…is recording. I was reminded of this while driving with my daughter, listening to the iPod on shuffle, and a tune I had recorded came up…but I didn’t recognize it was me.
I love recording because of the creative process involved…it’s like writing a drum song (actually it IS that). It’s also an opportunity to get creative with tones and timbres on the instrument. Me being one of those tone merchant guys, well…that’s just too much fun (as the Joker would say 😉
I was telling one of my teachers about one of my tone pursuits (in this case, the perfect rimshot backbeat for any occasion). He started laughing when I told him I have six different rim shots I can do on the snare drum (actually nine if I use my wallet). This is a guy who’s a pro drummer in LA, plays on the big network TV shows, and he tells me, “Dude, I have, like, one–you’re insane”.
(Before I take too much credit for being fabulous, I should note that I got the idea from Ringo. Nine times out of 10, anything I think up and do on drums, Ringo was there first 😉
So, I’m gonna focus on a couple of tunes I recorded in Portland. The first one I want to focus on is Shoebox Letters “Another Summer Day”, written by Dennis Winslow
This was one of tunes where we were listening to the iPod on shuffle in the car, the tune came up, and I didn’t recognize it was me at first. The reason for that was that we learned it at the recording session; got it in two, three takes tops…then that was it–we were done.
It’s also a tune that we rarely played live. (Yes, Dennis has so many tunes in his portfolio that a great tune like this just gets lost in the shuffle and dropped from the set list after a couple of gigs…makes ya sick don’t it?) So, the recording version is one of the less than 5-6 times this tune was ever played.

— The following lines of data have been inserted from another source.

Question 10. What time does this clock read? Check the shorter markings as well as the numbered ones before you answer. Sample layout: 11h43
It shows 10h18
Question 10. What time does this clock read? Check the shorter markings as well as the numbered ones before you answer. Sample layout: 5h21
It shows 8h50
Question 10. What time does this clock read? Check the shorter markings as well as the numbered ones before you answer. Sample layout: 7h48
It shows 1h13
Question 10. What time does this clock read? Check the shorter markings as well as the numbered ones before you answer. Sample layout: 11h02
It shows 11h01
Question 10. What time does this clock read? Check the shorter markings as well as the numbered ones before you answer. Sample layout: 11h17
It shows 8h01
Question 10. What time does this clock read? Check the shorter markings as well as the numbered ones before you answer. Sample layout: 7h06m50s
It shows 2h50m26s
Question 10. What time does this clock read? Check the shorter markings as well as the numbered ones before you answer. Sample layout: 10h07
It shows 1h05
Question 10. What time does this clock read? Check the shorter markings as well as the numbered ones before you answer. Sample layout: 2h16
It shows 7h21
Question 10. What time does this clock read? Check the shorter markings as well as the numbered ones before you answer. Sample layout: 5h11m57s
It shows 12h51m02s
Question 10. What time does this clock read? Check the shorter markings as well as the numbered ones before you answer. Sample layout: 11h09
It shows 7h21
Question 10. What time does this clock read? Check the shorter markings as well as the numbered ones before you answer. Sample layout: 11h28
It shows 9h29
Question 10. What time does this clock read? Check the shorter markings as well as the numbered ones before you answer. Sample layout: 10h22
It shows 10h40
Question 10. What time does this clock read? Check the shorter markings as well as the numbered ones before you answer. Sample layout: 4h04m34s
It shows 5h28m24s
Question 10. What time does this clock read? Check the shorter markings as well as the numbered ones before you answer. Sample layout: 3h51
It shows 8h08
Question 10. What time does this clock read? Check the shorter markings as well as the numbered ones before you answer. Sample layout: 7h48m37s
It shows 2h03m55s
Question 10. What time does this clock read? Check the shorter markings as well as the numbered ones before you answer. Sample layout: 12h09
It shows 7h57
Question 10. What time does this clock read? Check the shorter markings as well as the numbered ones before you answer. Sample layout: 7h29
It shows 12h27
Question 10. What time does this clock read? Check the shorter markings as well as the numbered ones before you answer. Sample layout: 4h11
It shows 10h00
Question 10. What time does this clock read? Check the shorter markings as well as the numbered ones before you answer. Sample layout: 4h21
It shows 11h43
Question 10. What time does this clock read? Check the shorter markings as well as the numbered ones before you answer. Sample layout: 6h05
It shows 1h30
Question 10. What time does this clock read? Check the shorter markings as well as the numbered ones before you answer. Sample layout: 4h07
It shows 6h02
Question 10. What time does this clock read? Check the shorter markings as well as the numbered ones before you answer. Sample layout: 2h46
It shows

It’s easy to forget that some of the songs you love and grew up with don’t ever get played live and the recording may be the only time it was performed, ever. Most any tune recorded from Sgt. Pepper forward never got played live by the Beatles live (the exception being the rooftop concert).
The next song I want to talk about is Shoebox Letters “First to Hurt”, another one written by Dennis. In this case, this was a song we did live all the time. However, the arrangement on the recording is so different compared to the live version that I also didn’t recognize it at first when it came up on shuffle that day. (Plus the recording has that great mandolin hook that we never did live.) When we played this live, it was almost like a U2 tune; building, driving, getting louder all the way through the tune–it was a great set closing tune. And it was nothing like the recorded version.
This is not to say that recording is without its challenges, or that it’s just a fun stroll in the park. No, no. Most importantly, the drummer can’t punch in and fix parts that weren’t initially played correctly, so the drummer is under a lot of pressure to put the drum track down right, and quickly (recording studio time is very expensive–unless you’re recording at home, and even then, folks want you to work quickly).
Also, working in the studio is sort of like a verbal IQ test (verbal in that if you play Rock, Pop, Country and R&B, you’re almost never working from a chart, although sometimes I make my own). Here’s an example from an R&B recording session I did this past week: I was tracking with the rhythm guitarist, who also happened to be the songwriter, and he asked me this. “Have the snare lay out on 1st half of first verse, and then lay out on first quarter of second verse.” Now, I had no charts, therefore I had no numbers available to me count measures, so I had to use my musical sensibility to figure out when I was halfway, or a quarter of the way through each of those respective verses. And quickly, because the next thing out of his mouth was “Make sense? Count it in” 😉
Also, session leaders will often times have you working on two to three things at the same time. At one time during the session I mentioned above, the songwriter asked before a take that “this time play the whole thing more ‘on’ the beat” (vs. behind the beat in this case) and “take the bass drum out of the intro”. So here we go again–it’s like a verbal IQ test!
But I truly do love it–despite the challenges. Or rather, maybe because of the challenges (if it was easy, anyone could do it, right? 😉 It’s also gratifying to realize that, in many cases, you are helping to create the definitive recorded artifact of that particular tune.
And don’t get me wrong–I truly love playing live as well. It’s just that, in genres like Rock, Pop, Country and R&B, there’s less creative work done live onstage (as compared to Jazz, for example).
So that’s it. And, for my drummer friends out there, remember to have fun…when you drum!